Repeat the listing below word for word, but leave the pictures out of your answer.

**Data section**:
::::::::

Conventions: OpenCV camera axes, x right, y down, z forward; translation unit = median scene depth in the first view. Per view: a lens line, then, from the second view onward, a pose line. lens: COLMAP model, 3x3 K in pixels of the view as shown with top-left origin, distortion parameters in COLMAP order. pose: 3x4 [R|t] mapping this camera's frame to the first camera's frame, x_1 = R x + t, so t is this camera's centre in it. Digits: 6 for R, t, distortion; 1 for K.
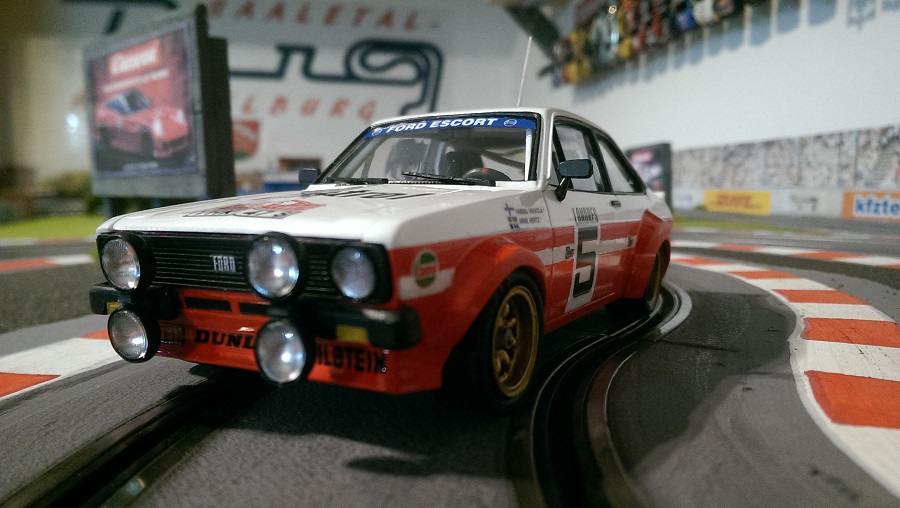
lens RADIAL K [[659.2, 0, 450.0], [0, 659.2, 254.0], [0, 0, 1]] dist [0.069766, -0.128343]
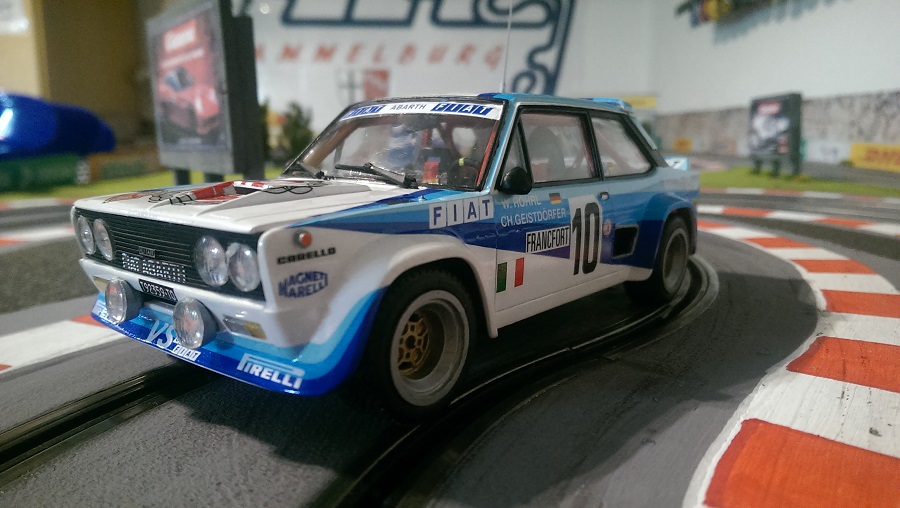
lens RADIAL K [[659.2, 0, 450.0], [0, 659.2, 254.0], [0, 0, 1]] dist [0.069766, -0.128343]
pose [[0.978078, 0.035772, -0.205145, 0.172035], [-0.018595, 0.996202, 0.085059, -0.054994], [0.207409, -0.079380, 0.975028, 0.049297]]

::::::::

**Reply**:
Conventions: OpenCV camera axes, x right, y down, z forward; translation unit = median scene depth in the first view. Per view: a lens line, then, from the second view onward, a pose line. lens: COLMAP model, 3x3 K in pixels of the view as shown with top-left origin, distortion parameters in COLMAP order. pose: 3x4 [R|t] mapping this camera's frame to the first camera's frame, x_1 = R x + t, so t is this camera's centre in it. Digits: 6 for R, t, distortion; 1 for K.
lens RADIAL K [[659.2, 0, 450.0], [0, 659.2, 254.0], [0, 0, 1]] dist [0.069766, -0.128343]
lens RADIAL K [[659.2, 0, 450.0], [0, 659.2, 254.0], [0, 0, 1]] dist [0.069766, -0.128343]
pose [[0.978078, 0.035772, -0.205145, 0.172035], [-0.018595, 0.996202, 0.085059, -0.054994], [0.207409, -0.079380, 0.975028, 0.049297]]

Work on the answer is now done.